Camera metadata records:
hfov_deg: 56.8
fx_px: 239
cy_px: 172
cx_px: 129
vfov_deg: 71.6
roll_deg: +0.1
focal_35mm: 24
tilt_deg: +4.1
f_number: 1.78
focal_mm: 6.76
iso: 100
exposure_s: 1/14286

--

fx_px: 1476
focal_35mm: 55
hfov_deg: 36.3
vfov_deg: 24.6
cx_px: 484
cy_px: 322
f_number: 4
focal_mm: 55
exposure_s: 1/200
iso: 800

---

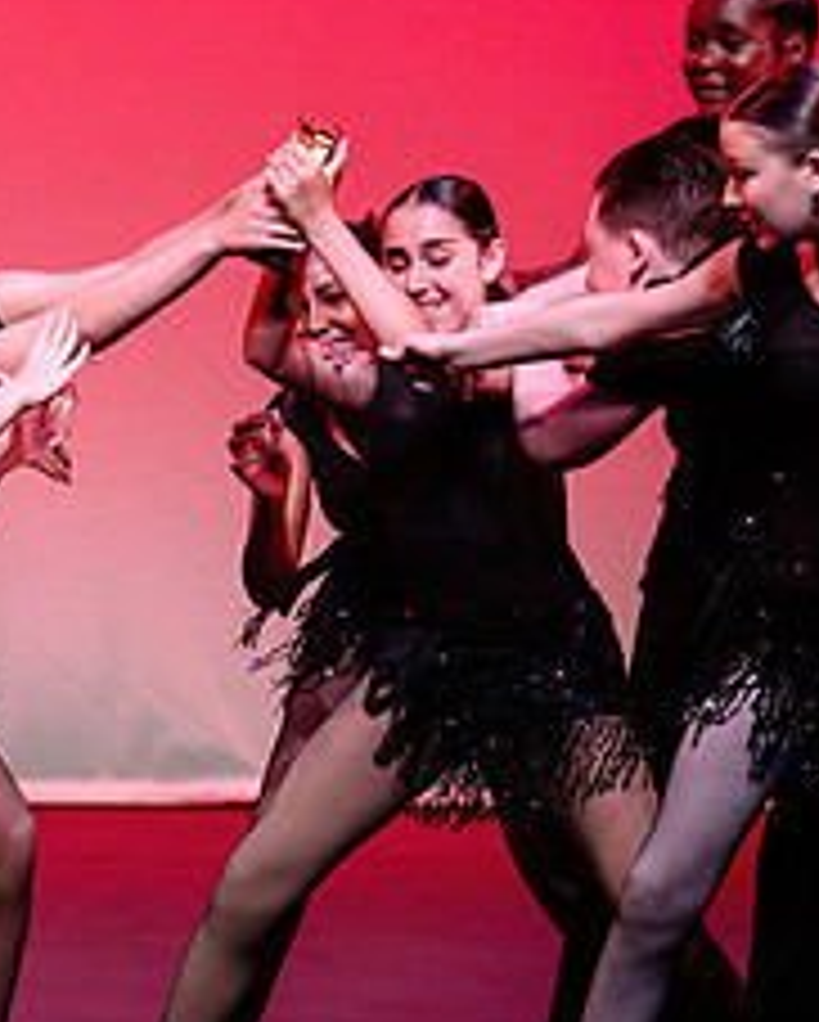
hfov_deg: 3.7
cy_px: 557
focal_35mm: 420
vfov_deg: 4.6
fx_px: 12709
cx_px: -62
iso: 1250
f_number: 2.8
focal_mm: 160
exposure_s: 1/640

TASK: Copy word for word the stretch of entries above from the line that has "hfov_deg: 56.8" through the line that has "exposure_s: 1/14286", both ends included, and nothing outside it.

EXPECTED ANSWER:
hfov_deg: 56.8
fx_px: 239
cy_px: 172
cx_px: 129
vfov_deg: 71.6
roll_deg: +0.1
focal_35mm: 24
tilt_deg: +4.1
f_number: 1.78
focal_mm: 6.76
iso: 100
exposure_s: 1/14286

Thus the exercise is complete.